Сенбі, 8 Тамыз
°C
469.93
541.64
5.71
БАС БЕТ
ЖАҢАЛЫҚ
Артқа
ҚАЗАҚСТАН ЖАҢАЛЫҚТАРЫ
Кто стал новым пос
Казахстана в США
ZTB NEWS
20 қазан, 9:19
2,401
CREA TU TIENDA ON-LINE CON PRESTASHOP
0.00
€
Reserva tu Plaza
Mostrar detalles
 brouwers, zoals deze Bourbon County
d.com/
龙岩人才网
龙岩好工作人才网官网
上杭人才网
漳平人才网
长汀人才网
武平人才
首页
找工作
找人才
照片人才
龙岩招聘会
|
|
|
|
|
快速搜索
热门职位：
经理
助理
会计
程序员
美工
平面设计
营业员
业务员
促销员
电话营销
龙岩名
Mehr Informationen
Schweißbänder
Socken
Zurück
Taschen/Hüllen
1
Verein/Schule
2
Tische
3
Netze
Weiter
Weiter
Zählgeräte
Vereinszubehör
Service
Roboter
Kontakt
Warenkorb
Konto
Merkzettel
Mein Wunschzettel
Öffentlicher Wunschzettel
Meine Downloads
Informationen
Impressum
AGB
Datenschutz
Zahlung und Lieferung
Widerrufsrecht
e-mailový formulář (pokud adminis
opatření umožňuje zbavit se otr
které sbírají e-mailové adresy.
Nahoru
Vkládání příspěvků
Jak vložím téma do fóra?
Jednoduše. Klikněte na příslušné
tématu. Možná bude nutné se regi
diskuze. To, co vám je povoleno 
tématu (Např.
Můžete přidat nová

**Exercise details:** Word for word, restate the lines of the data above that fall between the line holding "Taschen/Hüllen" and the line holding "Jak vložím téma do fóra?", inclusive, and no other lines.

**Solution to the problem:**
Taschen/Hüllen
1
Verein/Schule
2
Tische
3
Netze
Weiter
Weiter
Zählgeräte
Vereinszubehör
Service
Roboter
Kontakt
Warenkorb
Konto
Merkzettel
Mein Wunschzettel
Öffentlicher Wunschzettel
Meine Downloads
Informationen
Impressum
AGB
Datenschutz
Zahlung und Lieferung
Widerrufsrecht
e-mailový formulář (pokud adminis
opatření umožňuje zbavit se otr
které sbírají e-mailové adresy.
Nahoru
Vkládání příspěvků
Jak vložím téma do fóra?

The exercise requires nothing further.